***** Records for this task
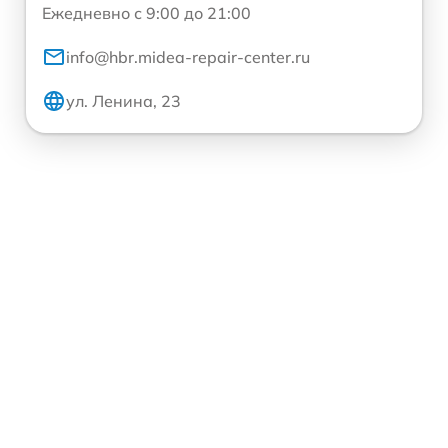
Ежедневно с 9:00 до 21:00
info@hbr.midea-repair-center.ru
ул. Ленина, 23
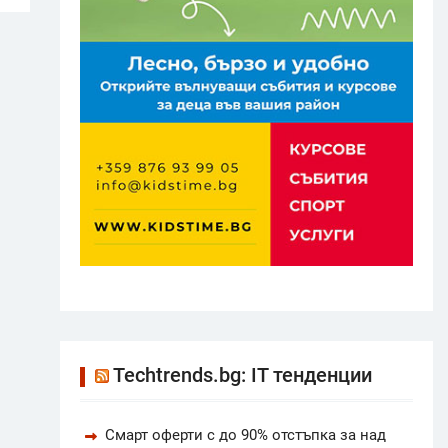
Techtrends.bg: IT тенденции
Смарт оферти с до 90% отстъпка за над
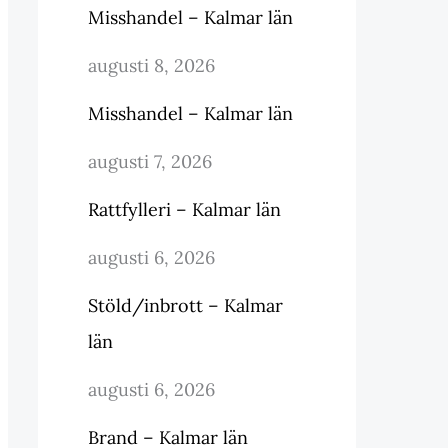
Misshandel – Kalmar län
augusti 8, 2026
Misshandel – Kalmar län
augusti 7, 2026
Rattfylleri – Kalmar län
augusti 6, 2026
Stöld/inbrott – Kalmar
län
augusti 6, 2026
Brand – Kalmar län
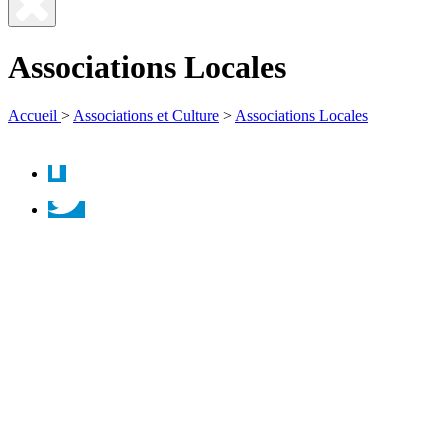
Fermer
la
Associations Locales
recherche
Accueil
>
Associations et Culture
>
Associations Locales
Facebook
Twitter
Instagram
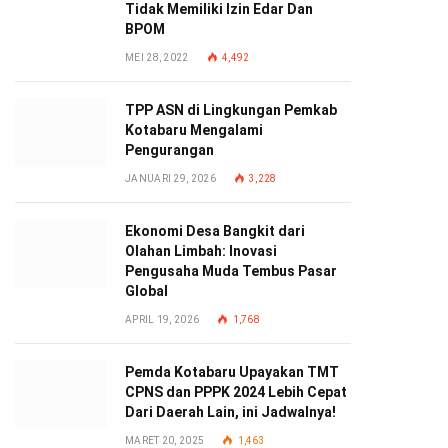
Tidak Memiliki Izin Edar Dan
BPOM
MEI 28, 2022
4,492
TPP ASN di Lingkungan Pemkab
Kotabaru Mengalami
Pengurangan
JANUARI 29, 2026
3,228
Ekonomi Desa Bangkit dari
Olahan Limbah: Inovasi
Pengusaha Muda Tembus Pasar
Global
APRIL 19, 2026
1,768
Pemda Kotabaru Upayakan TMT
CPNS dan PPPK 2024 Lebih Cepat
Dari Daerah Lain, ini Jadwalnya!
MARET 20, 2025
1,463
**********
Can you give every text line from all the records above as a numbered list, skipping blank lines and leaving out the pictures?

1. Ежедневно с 9:00 до 21:00
2. info@hbr.midea-repair-center.ru
3. ул. Ленина, 23
4. Techtrends.bg: IT тенденции
5. Смарт оферти с до 90% отстъпка за над
6. Misshandel – Kalmar län
7. augusti 8, 2026
8. Misshandel – Kalmar län
9. augusti 7, 2026
10. Rattfylleri – Kalmar län
11. augusti 6, 2026
12. Stöld/inbrott – Kalmar
13. län
14. augusti 6, 2026
15. Brand – Kalmar län
16. Fermer
17. la
18. Associations Locales
19. recherche
20. Accueil
21. >
22. Associations et Culture
23. >
24. Associations Locales
25. Facebook
26. Twitter
27. Instagram
28. Tidak Memiliki Izin Edar Dan
29. BPOM
30. MEI 28, 2022
31. 4,492
32. TPP ASN di Lingkungan Pemkab
33. Kotabaru Mengalami
34. Pengurangan
35. JANUARI 29, 2026
36. 3,228
37. Ekonomi Desa Bangkit dari
38. Olahan Limbah: Inovasi
39. Pengusaha Muda Tembus Pasar
40. Global
41. APRIL 19, 2026
42. 1,768
43. Pemda Kotabaru Upayakan TMT
44. CPNS dan PPPK 2024 Lebih Cepat
45. Dari Daerah Lain, ini Jadwalnya!
46. MARET 20, 2025
47. 1,463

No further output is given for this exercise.